**WHAT TO WORK ON:** Every line from the start of the entries up to and including the one bearing "562 673 2.66" must be printed verbatim, without the pictures.

**SOURCE RECORDS:**
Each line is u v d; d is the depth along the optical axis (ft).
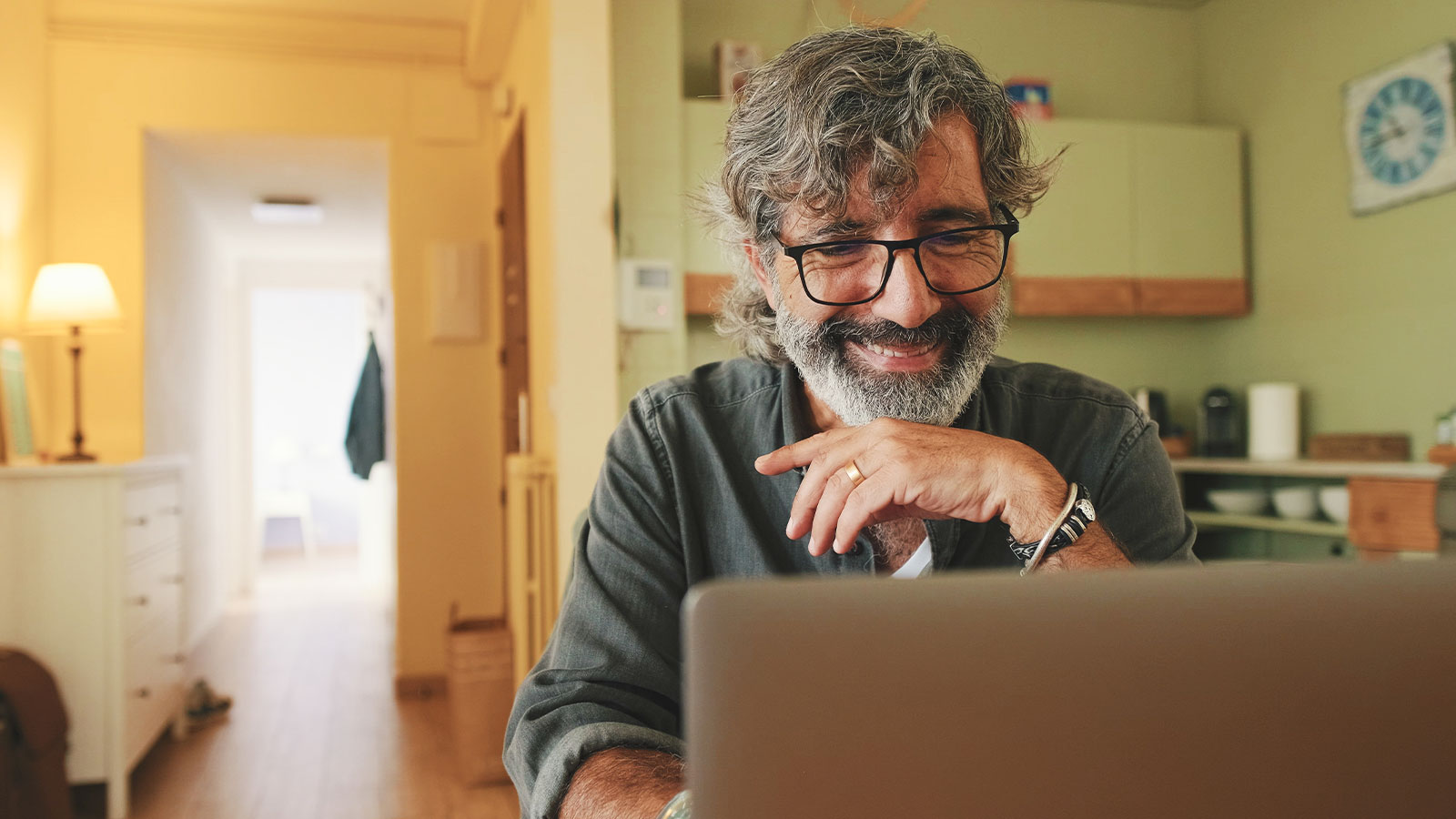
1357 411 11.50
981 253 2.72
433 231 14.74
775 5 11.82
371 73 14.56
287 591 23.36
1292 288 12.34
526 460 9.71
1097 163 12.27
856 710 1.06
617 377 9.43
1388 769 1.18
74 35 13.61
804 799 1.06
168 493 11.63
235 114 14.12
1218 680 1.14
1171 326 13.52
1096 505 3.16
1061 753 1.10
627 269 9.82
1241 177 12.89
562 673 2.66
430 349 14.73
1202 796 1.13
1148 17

**YOUR SOLUTION:**
Each line is u v d; d is the depth along the optical axis (ft).
1357 411 11.50
981 253 2.72
433 231 14.74
775 5 11.82
371 73 14.56
287 591 23.36
1292 288 12.34
526 460 9.71
1097 163 12.27
856 710 1.06
617 377 9.43
1388 769 1.18
74 35 13.61
804 799 1.06
168 493 11.63
235 114 14.12
1218 680 1.14
1171 326 13.52
1096 505 3.16
1061 753 1.10
627 269 9.82
1241 177 12.89
562 673 2.66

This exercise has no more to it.